TROIS CHANSONS DE CHARLES D’ORLÉANS (1908)

Pour chœur a capella

TROIS BALLADES DE FRANÇOIS VILLON (1910)

Cette tendance ‘néo-classique’ peut être retracée en France depuis L’Enfance du Christ de Berlioz (Debussy tout en faisant état d’une grande estime pour la couleur orchestrale des autres œuvres de Berlioz, affirme que cet oratorio, conçu dans un esprit de duperie, « est peut-être son chef-d’œuvre ».

Debussy chercha constamment à se libérer des influences du XIXè, notamment par sa tentation pour les formules de la Renaissance ou même du XVIIIè

NOËL DES ENFANTS QUI N’ONT PLUS DE MAISON (1915)

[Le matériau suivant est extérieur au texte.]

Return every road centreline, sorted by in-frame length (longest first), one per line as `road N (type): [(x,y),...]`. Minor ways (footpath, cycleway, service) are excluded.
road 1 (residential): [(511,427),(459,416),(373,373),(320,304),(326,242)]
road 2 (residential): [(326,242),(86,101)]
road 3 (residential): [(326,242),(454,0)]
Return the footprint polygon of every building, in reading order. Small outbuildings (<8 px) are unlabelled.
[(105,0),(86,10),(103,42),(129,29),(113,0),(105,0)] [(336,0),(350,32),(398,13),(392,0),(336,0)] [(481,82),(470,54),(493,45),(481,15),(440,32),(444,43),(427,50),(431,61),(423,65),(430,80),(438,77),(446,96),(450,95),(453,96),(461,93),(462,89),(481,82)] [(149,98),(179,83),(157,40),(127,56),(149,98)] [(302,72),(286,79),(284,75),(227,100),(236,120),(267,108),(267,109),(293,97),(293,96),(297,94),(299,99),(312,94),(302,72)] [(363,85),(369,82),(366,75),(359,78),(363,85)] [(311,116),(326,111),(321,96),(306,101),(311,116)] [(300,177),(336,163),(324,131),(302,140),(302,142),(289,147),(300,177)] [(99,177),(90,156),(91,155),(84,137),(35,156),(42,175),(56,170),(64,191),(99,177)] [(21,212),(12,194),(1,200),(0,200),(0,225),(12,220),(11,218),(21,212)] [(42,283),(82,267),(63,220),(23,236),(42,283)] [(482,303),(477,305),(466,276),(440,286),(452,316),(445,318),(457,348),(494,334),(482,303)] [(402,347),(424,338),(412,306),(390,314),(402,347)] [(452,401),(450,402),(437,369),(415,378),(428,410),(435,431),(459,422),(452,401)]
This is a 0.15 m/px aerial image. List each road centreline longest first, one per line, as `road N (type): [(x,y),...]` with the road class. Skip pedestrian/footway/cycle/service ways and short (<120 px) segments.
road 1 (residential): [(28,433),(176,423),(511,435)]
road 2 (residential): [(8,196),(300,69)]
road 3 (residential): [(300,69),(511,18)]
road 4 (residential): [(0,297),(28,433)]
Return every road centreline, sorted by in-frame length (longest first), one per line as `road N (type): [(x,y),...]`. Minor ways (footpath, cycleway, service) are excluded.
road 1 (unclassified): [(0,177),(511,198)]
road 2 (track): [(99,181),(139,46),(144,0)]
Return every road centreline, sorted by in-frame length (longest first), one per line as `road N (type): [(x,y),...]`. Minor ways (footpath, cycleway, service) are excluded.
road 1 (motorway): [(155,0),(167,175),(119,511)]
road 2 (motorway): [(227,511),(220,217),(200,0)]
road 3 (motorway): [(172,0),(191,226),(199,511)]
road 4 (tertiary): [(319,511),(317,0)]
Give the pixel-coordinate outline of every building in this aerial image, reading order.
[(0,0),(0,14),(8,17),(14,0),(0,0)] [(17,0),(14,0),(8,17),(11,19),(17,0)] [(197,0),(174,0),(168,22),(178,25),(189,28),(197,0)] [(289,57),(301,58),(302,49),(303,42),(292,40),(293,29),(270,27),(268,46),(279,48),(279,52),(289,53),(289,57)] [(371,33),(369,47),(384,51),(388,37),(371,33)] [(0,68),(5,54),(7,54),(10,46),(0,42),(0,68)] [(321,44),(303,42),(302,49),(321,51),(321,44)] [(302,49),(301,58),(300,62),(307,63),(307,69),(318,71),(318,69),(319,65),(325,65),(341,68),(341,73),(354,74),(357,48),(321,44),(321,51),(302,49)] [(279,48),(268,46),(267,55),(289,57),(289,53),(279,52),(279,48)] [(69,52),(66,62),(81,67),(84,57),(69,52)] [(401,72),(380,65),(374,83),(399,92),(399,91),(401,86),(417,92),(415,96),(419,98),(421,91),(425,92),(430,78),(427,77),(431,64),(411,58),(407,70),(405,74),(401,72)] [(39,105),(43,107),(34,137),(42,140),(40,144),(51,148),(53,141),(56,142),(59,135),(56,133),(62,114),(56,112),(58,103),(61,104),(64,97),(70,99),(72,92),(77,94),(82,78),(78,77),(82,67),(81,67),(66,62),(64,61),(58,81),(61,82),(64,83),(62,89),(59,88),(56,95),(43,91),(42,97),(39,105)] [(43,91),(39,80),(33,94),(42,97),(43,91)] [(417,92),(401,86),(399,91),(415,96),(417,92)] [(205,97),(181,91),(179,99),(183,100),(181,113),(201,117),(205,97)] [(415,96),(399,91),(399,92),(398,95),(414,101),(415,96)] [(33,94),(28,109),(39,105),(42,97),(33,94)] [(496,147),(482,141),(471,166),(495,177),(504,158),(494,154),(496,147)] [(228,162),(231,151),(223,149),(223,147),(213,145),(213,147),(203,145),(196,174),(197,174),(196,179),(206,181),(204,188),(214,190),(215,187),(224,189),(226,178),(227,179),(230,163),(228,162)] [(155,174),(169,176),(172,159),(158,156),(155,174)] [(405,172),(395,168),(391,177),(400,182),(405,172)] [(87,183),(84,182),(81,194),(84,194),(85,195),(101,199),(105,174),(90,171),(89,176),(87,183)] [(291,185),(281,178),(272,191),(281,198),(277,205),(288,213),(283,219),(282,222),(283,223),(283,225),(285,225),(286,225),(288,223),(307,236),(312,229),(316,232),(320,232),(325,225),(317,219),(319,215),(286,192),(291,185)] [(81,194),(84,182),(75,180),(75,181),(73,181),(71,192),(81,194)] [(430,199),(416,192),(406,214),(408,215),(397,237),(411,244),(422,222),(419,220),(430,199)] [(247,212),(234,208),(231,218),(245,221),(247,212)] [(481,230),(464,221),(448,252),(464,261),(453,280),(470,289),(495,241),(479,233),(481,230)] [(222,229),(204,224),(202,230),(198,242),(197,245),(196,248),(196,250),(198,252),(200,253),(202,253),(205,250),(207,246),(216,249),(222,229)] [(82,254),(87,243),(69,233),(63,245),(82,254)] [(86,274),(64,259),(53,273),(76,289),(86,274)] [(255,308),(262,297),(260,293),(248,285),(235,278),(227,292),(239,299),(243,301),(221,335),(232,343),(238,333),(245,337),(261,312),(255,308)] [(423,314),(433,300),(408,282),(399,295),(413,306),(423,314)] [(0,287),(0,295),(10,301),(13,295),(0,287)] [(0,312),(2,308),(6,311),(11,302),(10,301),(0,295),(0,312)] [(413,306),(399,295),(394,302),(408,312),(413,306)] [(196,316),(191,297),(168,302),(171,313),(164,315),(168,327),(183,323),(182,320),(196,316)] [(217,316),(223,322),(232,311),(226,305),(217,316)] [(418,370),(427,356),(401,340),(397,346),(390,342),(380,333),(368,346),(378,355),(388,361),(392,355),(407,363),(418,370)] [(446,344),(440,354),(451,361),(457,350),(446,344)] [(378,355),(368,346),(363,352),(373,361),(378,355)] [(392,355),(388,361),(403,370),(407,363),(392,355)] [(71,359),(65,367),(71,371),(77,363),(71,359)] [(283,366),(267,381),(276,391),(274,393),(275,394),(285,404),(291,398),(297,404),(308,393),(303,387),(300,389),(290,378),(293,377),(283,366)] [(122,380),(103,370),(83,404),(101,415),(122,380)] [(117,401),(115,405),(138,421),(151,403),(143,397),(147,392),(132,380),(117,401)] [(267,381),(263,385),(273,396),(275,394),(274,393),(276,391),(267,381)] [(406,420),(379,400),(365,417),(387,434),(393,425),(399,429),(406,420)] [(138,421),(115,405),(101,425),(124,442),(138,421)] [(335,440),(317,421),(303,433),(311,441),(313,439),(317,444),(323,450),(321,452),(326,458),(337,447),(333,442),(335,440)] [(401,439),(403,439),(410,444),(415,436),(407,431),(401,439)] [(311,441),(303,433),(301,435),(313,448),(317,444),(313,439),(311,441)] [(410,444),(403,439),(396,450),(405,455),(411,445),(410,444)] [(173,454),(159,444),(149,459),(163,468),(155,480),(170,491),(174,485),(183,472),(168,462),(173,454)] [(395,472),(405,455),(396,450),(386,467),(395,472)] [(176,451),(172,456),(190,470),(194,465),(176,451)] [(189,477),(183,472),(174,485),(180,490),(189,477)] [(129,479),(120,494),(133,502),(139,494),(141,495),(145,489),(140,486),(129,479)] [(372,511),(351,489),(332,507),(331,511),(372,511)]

Dérive nationaliste de celui qui se fait alors appeler « Claude de France ».

Il tenait absolument à l’accompagnement du seul piano avec son texte car « il ne faut pas perdre un mot de ce texte inspiré par la rapacité de nos ennemis ».

Sa dernière mélodie est en fait un retour à la romance engagée. (Paradoxe de Debussy le révolutionnaire, mais aussi l’admirateur de Rameau et l’ultra-nationaliste).